### REQUIRED ACTION:
Lay out the records from the line containing "Additional connector for" through the end of the records, inclusive, as a Markdown table with the columns Row and Line Text, omitting blank lines.

### DATA SHOWN:
=-=-=

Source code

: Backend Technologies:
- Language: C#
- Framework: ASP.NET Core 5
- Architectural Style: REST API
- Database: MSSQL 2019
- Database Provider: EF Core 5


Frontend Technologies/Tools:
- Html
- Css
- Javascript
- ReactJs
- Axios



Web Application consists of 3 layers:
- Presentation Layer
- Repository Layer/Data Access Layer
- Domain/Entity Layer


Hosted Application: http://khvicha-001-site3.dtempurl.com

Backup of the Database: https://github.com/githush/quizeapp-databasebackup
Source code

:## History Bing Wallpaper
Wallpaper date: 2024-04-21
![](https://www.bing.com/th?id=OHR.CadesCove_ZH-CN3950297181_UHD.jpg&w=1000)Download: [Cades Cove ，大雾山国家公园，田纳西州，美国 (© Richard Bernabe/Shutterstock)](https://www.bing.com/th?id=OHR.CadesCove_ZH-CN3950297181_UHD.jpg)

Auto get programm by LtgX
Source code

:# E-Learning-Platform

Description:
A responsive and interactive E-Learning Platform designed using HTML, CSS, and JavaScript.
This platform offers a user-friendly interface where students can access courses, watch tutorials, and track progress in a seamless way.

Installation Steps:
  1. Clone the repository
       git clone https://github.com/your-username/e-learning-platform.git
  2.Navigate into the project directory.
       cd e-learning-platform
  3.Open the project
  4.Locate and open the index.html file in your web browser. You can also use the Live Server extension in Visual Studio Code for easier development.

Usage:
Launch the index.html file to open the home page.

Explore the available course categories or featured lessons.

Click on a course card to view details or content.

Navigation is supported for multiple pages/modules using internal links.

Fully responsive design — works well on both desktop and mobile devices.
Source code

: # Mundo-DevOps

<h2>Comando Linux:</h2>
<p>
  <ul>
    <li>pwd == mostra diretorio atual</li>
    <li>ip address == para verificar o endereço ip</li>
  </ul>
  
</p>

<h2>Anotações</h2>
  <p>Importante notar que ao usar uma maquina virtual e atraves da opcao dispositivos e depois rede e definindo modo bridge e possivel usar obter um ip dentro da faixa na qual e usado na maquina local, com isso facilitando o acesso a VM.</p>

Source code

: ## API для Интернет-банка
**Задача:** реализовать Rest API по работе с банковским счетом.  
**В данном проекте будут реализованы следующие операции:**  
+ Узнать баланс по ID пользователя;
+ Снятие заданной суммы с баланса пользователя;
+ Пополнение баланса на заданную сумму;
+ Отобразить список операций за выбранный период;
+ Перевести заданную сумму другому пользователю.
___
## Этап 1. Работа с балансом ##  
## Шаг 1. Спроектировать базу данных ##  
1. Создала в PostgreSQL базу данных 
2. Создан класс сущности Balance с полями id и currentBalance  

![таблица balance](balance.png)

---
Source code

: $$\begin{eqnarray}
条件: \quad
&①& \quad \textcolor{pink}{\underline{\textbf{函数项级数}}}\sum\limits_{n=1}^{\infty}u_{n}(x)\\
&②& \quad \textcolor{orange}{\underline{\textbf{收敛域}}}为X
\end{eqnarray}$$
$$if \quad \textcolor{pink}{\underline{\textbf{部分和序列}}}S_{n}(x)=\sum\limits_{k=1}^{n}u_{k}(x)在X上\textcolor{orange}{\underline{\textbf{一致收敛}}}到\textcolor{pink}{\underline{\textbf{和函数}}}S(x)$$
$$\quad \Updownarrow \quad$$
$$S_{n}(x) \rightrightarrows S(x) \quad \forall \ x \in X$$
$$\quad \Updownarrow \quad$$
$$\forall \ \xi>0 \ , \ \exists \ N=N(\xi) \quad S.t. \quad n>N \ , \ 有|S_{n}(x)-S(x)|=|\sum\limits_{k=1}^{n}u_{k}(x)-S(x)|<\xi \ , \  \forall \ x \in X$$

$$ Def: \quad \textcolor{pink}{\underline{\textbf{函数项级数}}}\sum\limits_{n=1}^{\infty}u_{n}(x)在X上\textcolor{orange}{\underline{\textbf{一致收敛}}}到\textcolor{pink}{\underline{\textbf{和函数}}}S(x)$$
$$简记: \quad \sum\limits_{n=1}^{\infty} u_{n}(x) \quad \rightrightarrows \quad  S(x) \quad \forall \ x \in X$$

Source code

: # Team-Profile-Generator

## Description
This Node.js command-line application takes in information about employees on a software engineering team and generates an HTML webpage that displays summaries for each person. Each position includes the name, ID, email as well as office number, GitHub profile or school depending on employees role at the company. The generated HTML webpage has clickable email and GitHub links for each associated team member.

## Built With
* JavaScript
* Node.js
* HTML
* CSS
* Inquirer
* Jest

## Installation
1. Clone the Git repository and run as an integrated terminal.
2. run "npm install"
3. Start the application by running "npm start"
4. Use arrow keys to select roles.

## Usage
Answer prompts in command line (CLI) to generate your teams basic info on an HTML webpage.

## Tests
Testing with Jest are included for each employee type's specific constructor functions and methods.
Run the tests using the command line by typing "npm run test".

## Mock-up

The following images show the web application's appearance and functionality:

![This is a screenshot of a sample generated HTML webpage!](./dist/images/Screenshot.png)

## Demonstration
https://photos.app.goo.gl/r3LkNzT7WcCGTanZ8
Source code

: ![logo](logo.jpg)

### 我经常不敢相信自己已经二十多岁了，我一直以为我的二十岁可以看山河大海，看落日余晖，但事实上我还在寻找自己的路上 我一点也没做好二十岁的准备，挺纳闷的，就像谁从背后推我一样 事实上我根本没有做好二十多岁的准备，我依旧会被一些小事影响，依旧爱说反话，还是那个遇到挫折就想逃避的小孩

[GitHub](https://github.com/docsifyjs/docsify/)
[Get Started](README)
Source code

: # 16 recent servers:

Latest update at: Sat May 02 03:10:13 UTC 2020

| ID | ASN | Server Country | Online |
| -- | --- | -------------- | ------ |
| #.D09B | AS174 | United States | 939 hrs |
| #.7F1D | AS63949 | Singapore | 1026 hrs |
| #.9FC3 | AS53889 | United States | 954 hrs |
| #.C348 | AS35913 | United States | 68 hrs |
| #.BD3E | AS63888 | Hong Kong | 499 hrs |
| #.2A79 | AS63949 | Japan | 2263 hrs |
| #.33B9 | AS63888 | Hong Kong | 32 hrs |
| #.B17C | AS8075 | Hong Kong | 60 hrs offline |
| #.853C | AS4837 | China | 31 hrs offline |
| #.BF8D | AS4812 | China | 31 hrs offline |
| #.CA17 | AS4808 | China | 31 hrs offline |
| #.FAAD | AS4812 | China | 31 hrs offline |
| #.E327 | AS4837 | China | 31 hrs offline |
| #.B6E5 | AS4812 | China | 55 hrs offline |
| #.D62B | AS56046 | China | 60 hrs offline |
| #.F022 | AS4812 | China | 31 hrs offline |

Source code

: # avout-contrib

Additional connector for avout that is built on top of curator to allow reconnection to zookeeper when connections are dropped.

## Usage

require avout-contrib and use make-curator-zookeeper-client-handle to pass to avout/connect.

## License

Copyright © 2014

=-=-=

### RESPONSE TO THE EXERCISE:
| Row | Line Text |
|---|---|
| 1 | Additional connector for avout that is built on top of curator to allow reconnection to zookeeper when connections are dropped. |
| 2 | ## Usage |
| 3 | require avout-contrib and use make-curator-zookeeper-client-handle to pass to avout/connect. |
| 4 | ## License |
| 5 | Copyright © 2014 |